Another revival on Broadway, directed by Neil Pepe and starring Laurence Fishburne, Sam Rockwell and Darren Criss at the Circle in the Square Theatre was set to begin previews in March 2020 with an official opening on April 14, but the show suspended production due to the COVID-19 pandemic. In October 2021, it was reported that the production would begin previews on March 22, 2022 with an official opening set for April 14. In the end, the production with the aforementioned cast & director began a 16-week run on March 22, 2022 with a final performance set for July 10, 2022. Sam Rockwell was nominated for a 2022 Tony Award for Best Lead Actor in a play for his performance as Teach.

== Cast list ==

| Character | Goodman Theatre, Chicago 1975 | Original Broadway Cast 1977 | First Broadway revival 1983 | Donmar Warehouse, London 2000 | Royal Exchange, Manchester 2002 | Second Broadway revival 2008 | Wyndham's Theatre, London 2015 | Third Broadway revival 2022 |
|---|---|---|---|---|---|---|---|---|
| Teach | Bernard Erhard | Robert Duvall | Al Pacino | William H. Macy | Ben Keaton | John Leguizamo | Damian Lewis | Sam Rockwell |
| Donny | J.J. Johnston | Kenneth McMillan | J.J. Johnston | Philip Baker Hall | Mike McShane | Cedric the Entertainer | John Goodman | Laurence Fishburne |
| Bobby | William H. Macy | John Savage | James Hayden | Mark Webber | Paul Popplewell | Haley Joel Osment | Tom Sturridge | Darren Criss |

==Critical response==
Critic Frank Rich, in reviewing the 1983 production for The New York Times, called it "one of the best American plays of the last decade." Rich had previously reviewed the 1981 Off-Broadway production, calling the play "brilliant", and noting: "The play, though, is the thing. Working with the tiniest imaginable vocabulary – words like nothing, great, and no, as well as those of four letters – Mr. Mamet creates a subterranean world with its own nonliterate comic beat, life-and death struggles, pathos and even affection... In American Buffalo, he has created a deceptively small-scale tragedy that is packed with the power to explode the largest of American myths."

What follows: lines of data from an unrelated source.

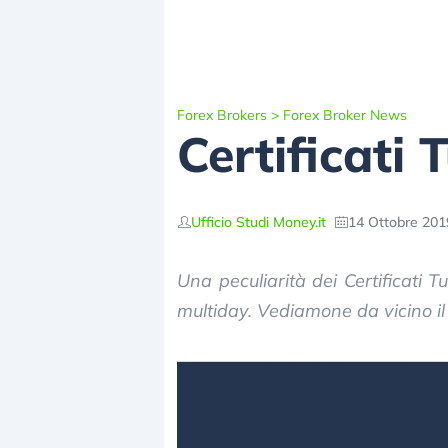
Forex Brokers
>
Forex Broker News
Certificati
Ufficio Studi Money.it
14 Ottobre 201
Una peculiarità dei Certificati
multiday. Vediamone da vicino i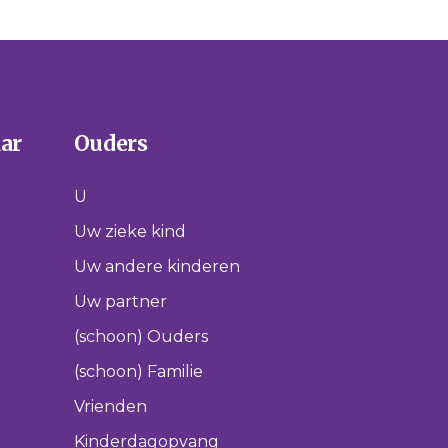
aar
Ouders
U
Uw zieke kind
Uw andere kinderen
Uw partner
(schoon) Ouders
(schoon) Familie
Vrienden
Kinderdagopvang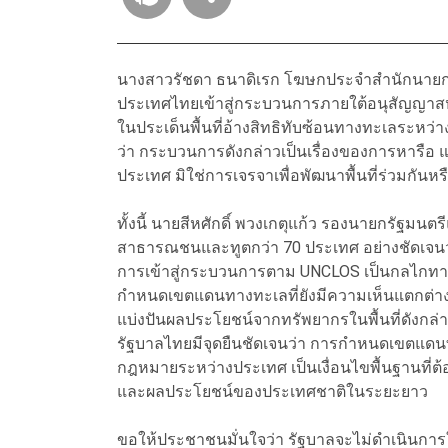
นางสาวรัชดา ธนาดิเรก โฆษกประจำสำนักนายกรัฐม
ประเทศไทยเข้าสู่กระบวนการภายใต้อนุสัญญา
ในประเด็นพื้นที่อ้างสิทธิทับซ้อนทางทะเลระหว
ว่า กระบวนการดังกล่าวเป็นเรื่องของการหาร
ประเทศ มิใช่การเจรจาเพื่อพัฒนาพื้นที่ร่วมกั
ทั้งนี้ นายสีหศักดิ์ พวงเกตุแก้ว รองนายกรัฐม
สาธารณชนและทูตกว่า 70 ประเทศ อย่างชัดเจน
การเข้าสู่กระบวนการตาม UNCLOS เป็นกลไกท
กำหนดเขตแดนทางทะเลที่ยังมีความเห็นแตกต่างกัน
แบ่งปันผลประโยชน์จากทรัพยากรในพื้นที่ดังกล่
รัฐบาลไทยมีจุดยืนชัดเจนว่า การกำหนดเขตแดน
กฎหมายระหว่างประเทศ เป็นเงื่อนไขพื้นฐานที่ต้อง
และผลประโยชน์ของประเทศชาติในระยะยาว
ขอให้ประชาชนมั่นใจว่า รัฐบาลจะไม่ดำเนินกา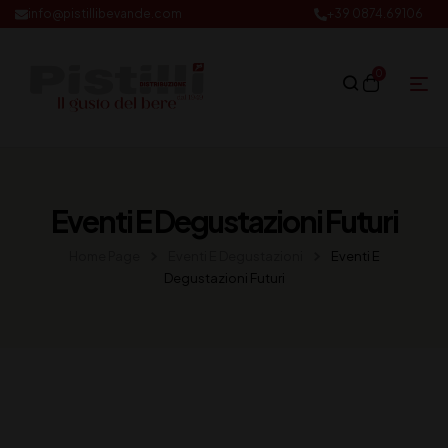
info@pistillibevande.com
+39 0874.69106
0
Eventi E Degustazioni Futuri
Home Page
Eventi E Degustazioni
Eventi E
Degustazioni Futuri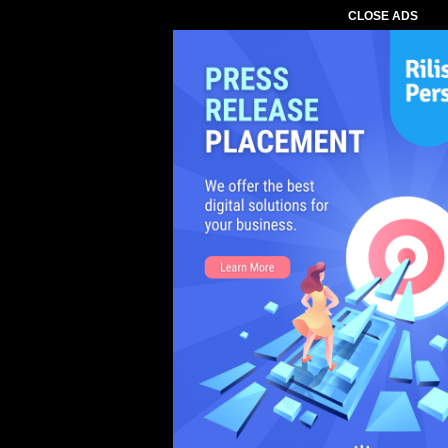
CLOSE ADS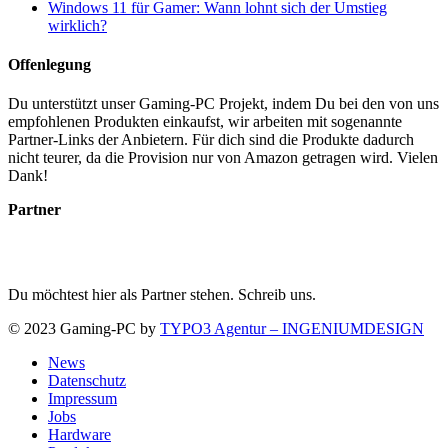
Windows 11 für Gamer: Wann lohnt sich der Umstieg
wirklich?
Offenlegung
Du unterstützt unser Gaming-PC Projekt, indem Du bei den von uns
empfohlenen Produkten einkaufst, wir arbeiten mit sogenannte
Partner-Links der Anbietern. Für dich sind die Produkte dadurch
nicht teurer, da die Provision nur von Amazon getragen wird. Vielen
Dank!
Partner
Du möchtest hier als Partner stehen. Schreib uns.
© 2023 Gaming-PC by
TYPO3 Agentur – INGENIUMDESIGN
News
Datenschutz
Impressum
Jobs
Hardware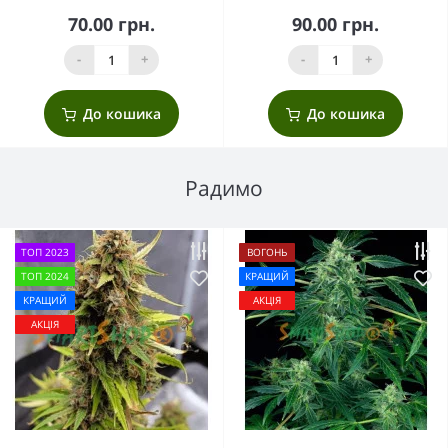
70.00 грн.
90.00 грн.
-
+
-
+
До кошика
До кошика
Радимо
ТОП 2023
ВОГОНЬ
ТОП 2024
КРАЩИЙ
КРАЩИЙ
АКЦІЯ
АКЦІЯ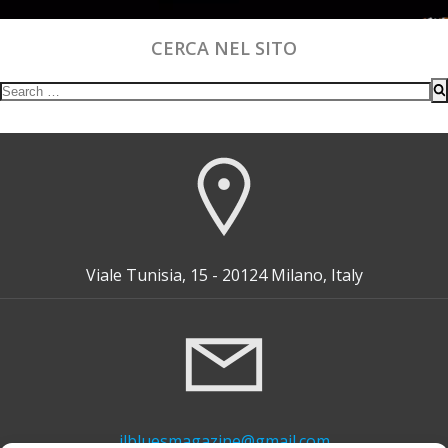
CERCA NEL SITO
Search
for:
Viale Tunisia, 15 - 20124 Milano, Italy
ilbluesmagazine@gmail.com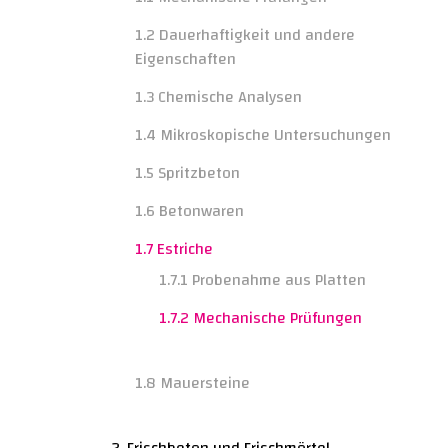
1.2 Dauerhaftigkeit und andere
Eigenschaften
1.3 Chemische Analysen
1.4 Mikroskopische Untersuchungen
1.5 Spritzbeton
1.6 Betonwaren
1.7 Estriche
1.7.1 Probenahme aus Platten
1.7.2 Mechanische Prüfungen
1.8 Mauersteine
2. Frischbeton und Frischmörtel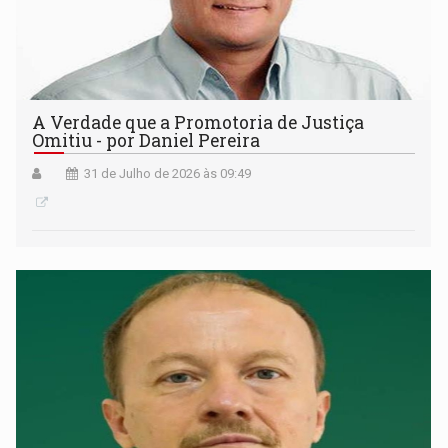
A Verdade que a Promotoria de Justiça
Omitiu - por Daniel Pereira
31 de Julho de 2026 às 09:49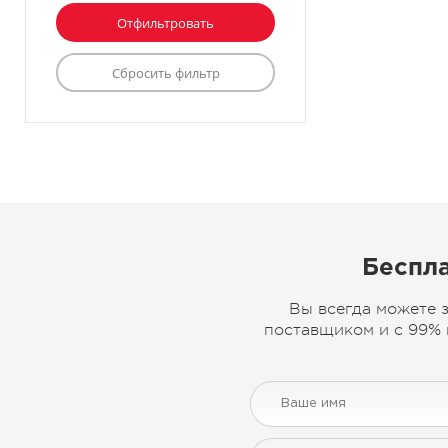
Беспла
Вы всегда можете 
поставщиком и с 99% 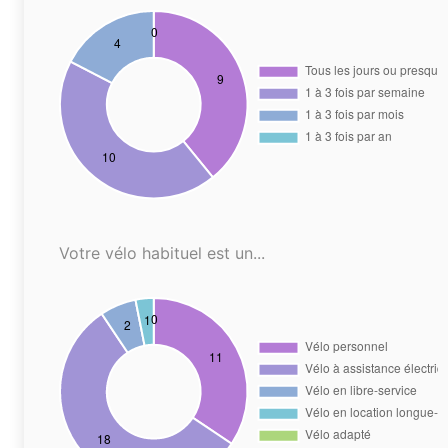
Votre vélo habituel est un...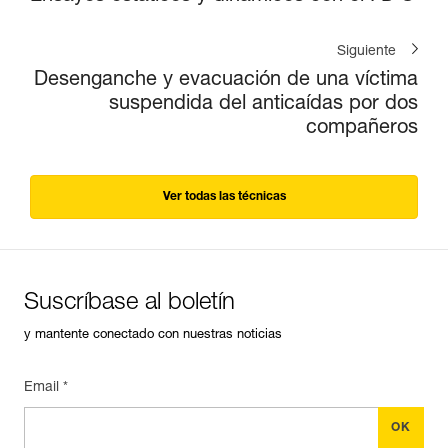
Siguiente
Desenganche y evacuación de una víctima
suspendida del anticaídas por dos
compañeros
Ver todas las técnicas
Suscríbase al boletín
y mantente conectado con nuestras noticias
Email *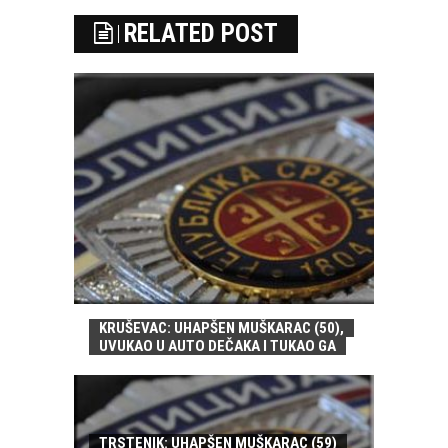
RELATED POST
KRUŠEVAC: UHAPŠEN MUŠKARAC (50),
UVUKAO U AUTO DEČAKA I TUKAO GA
TRSTENIK: UHAPŠEN MUŠKARAC (59)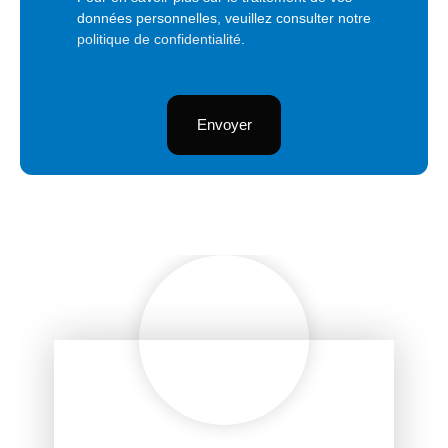
données personnelles, veuillez consulter notre
politique de confidentialité
.
Envoyer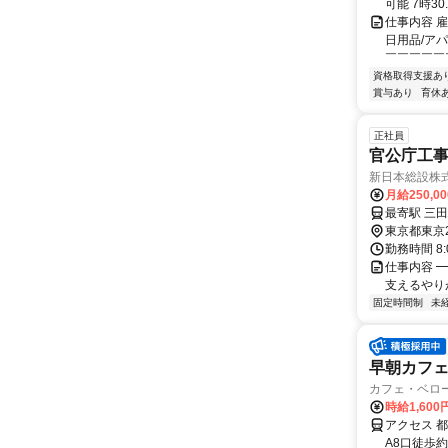
可能 7時30..
仕事内容 
日用品/ア
￣￣￣￣￣￣
資格取得支援あ
賞与あり
育休
正社員
官公庁工
新日本総設株
月給250,0
東京都東京
勤務時間 8
仕事内容 
支えるやり
固定時間制
未
早朝カフ
カフェ・ベロ
時給1,600
アクセス 
A8口徒歩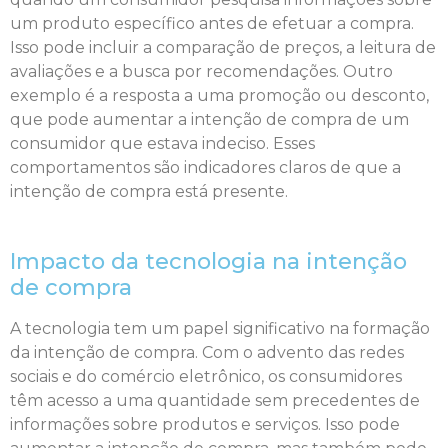
um produto específico antes de efetuar a compra.
Isso pode incluir a comparação de preços, a leitura de
avaliações e a busca por recomendações. Outro
exemplo é a resposta a uma promoção ou desconto,
que pode aumentar a intenção de compra de um
consumidor que estava indeciso. Esses
comportamentos são indicadores claros de que a
intenção de compra está presente.
Impacto da tecnologia na intenção
de compra
A tecnologia tem um papel significativo na formação
da intenção de compra. Com o advento das redes
sociais e do comércio eletrônico, os consumidores
têm acesso a uma quantidade sem precedentes de
informações sobre produtos e serviços. Isso pode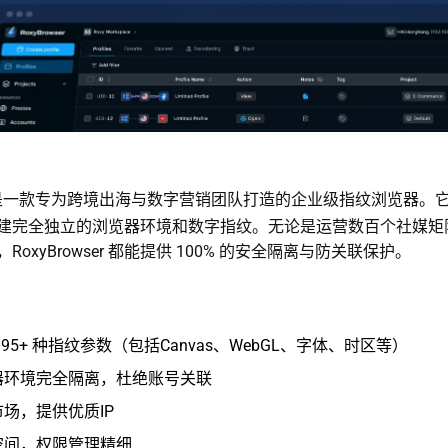
一款专为跨境出海与数字营销团队打造的企业级指纹浏览器。
建完全独立的浏览器环境和数字指纹。无论是运营数百个社媒矩
oxyBrowser 都能提供 100% 的安全隔离与防关联保护。
195+ 种指纹参数（包括Canvas、WebGL、字体、时区等）
器环境完全隔离，杜绝账号关联
场，提供优质IP
空间，权限管理精细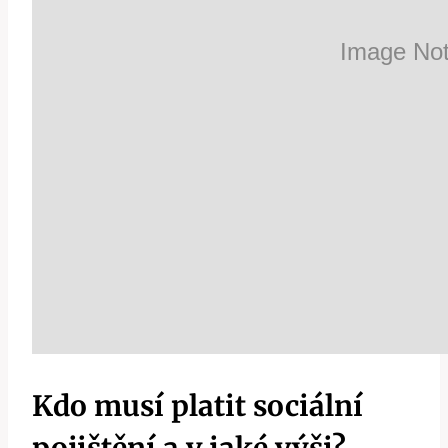
Kdo musí platit sociální
pojištění a v jaké výši?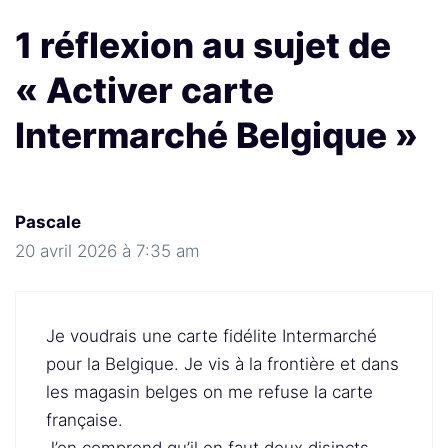
1 réflexion au sujet de
« Activer carte
Intermarché Belgique »
Pascale
20 avril 2026 à 7:35 am
Je voudrais une carte fidélite Intermarché
pour la Belgique. Je vis à la frontière et dans
les magasin belges on me refuse la carte
française.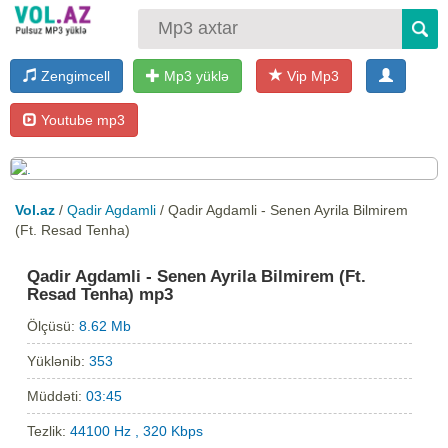
Zengimcell
Mp3 yüklə
Vip Mp3
Youtube mp3
Vol.az
/
Qadir Agdamli
/ Qadir Agdamli - Senen Ayrila Bilmirem
(Ft. Resad Tenha)
Qadir Agdamli - Senen Ayrila Bilmirem (Ft.
Resad Tenha) mp3
Ölçüsü:
8.62 Mb
Yüklənib:
353
Müddəti:
03:45
Tezlik:
44100 Hz , 320 Kbps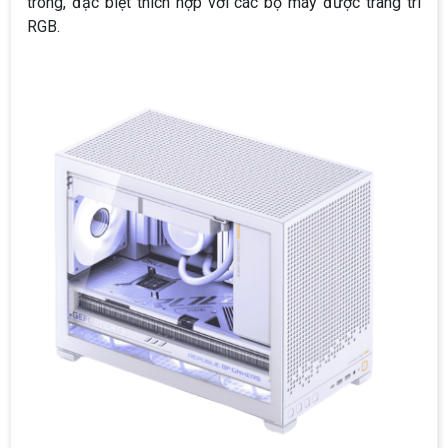
trong, đặc biệt thích hợp với các bộ máy được trang trí
RGB.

==Awards and nominations==
===1975 Off-Broadway Production===

| Year | Award | Category | Nominee | Result | Ref. |
| 1976 | Obie Award | Best New American Play |  | Won |  |
| Distinguished Performance | Mike Kellin | Honored |

===1977 Broadway Production===

| Year | Award | Category | Nominee | Result | Ref. |
| 1977 | Tony Award | Best Direction of a Play | Ulu Grosbard | Nominated |  |
| Best Scenic Design | Santo Loquasto | Nominated |
| New York Drama Critics' Circle Award | Best American Play |  | Won |
| Drama Desk Award | Best New American Play |  | Nominated |
| Outstanding Actor in a Play | Robert Duvall | Nominated |
| Outstanding Director of a Play | Ulu Grosbard | Nominated |
| Outstanding Scenic Design of a Play | Santo Loquasto | Won |

===1983 Broadway Revival===

| Year | Award | Category | Nominee | Result | Ref. |
| 1984 | Tony Award | Best Revival |  | Nominated |  |
| Drama Desk Award | Drama Desk Award for Outstanding Actor in a Play | Al Pacino | Nominated |  |
| Theatre World Award | Outstanding Performance | J.J. Johnston | Won |  |

===2022 Broadway Revival===

| Year | Award | Category | Nominee | Result | Ref. |
| 2022 | Tony Award | Best Revival of a Play |  | Nominated |  |
| Best Performance by a Leading Actor in a Play | Sam Rockwell | Nominated |
| Best Direction of a Play | Neil Pepe | Nominated |
| Best Scenic Design of a Play | Scott Pask | Nominated |
| Outer Critics Circle Award | Outstanding Actor in a Play | Sam Rockwell | Nominated |
| Outstanding Scenic Design | Scott Pask | Nominated |

==Film adaptation==
The play was also adapted to a 1996 film, with Dennis Franz (Don), Dustin Hoffman (Teach), and Sean Nelson (Bobby).